Trying to play something outside of what I’ve done before is definitely of interest. Whenever I read a script I can normally instantly have a gut reaction. It’s an annoying phrase, ‘trust your instincts’, because I’m like – okay, how do I know what that is? How do I define my instincts? Recognising what your instincts are is half the battle.
Your role in The Theory of Everything will change your career. Has it already changed your life?

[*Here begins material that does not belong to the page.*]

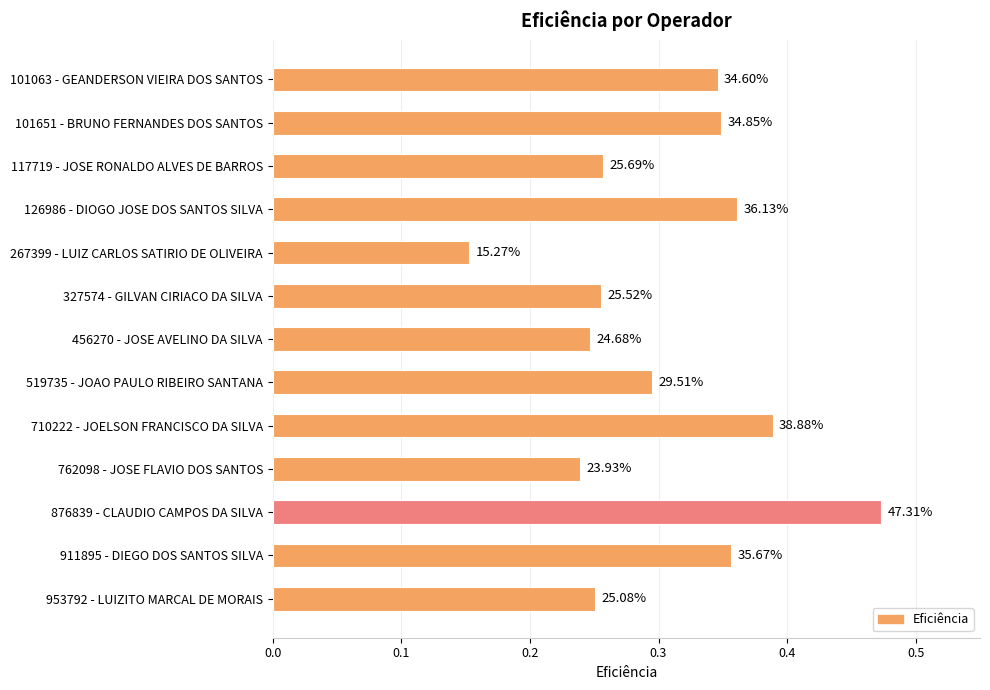

What is the difference between the second highest and second lowest values?

0.1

I’m one of these people who gets caught up in the foibles and anxieties of my everyday bollocks, the small stuff. Stephen was given this diagnosis of two years and says that beyond those two years, every day has been a gift. We all have limitations put on us in some shape or form by other people, it’s how we supersede them that’s interesting. Remembering we only have one shot is what I took away – to live each moment fully.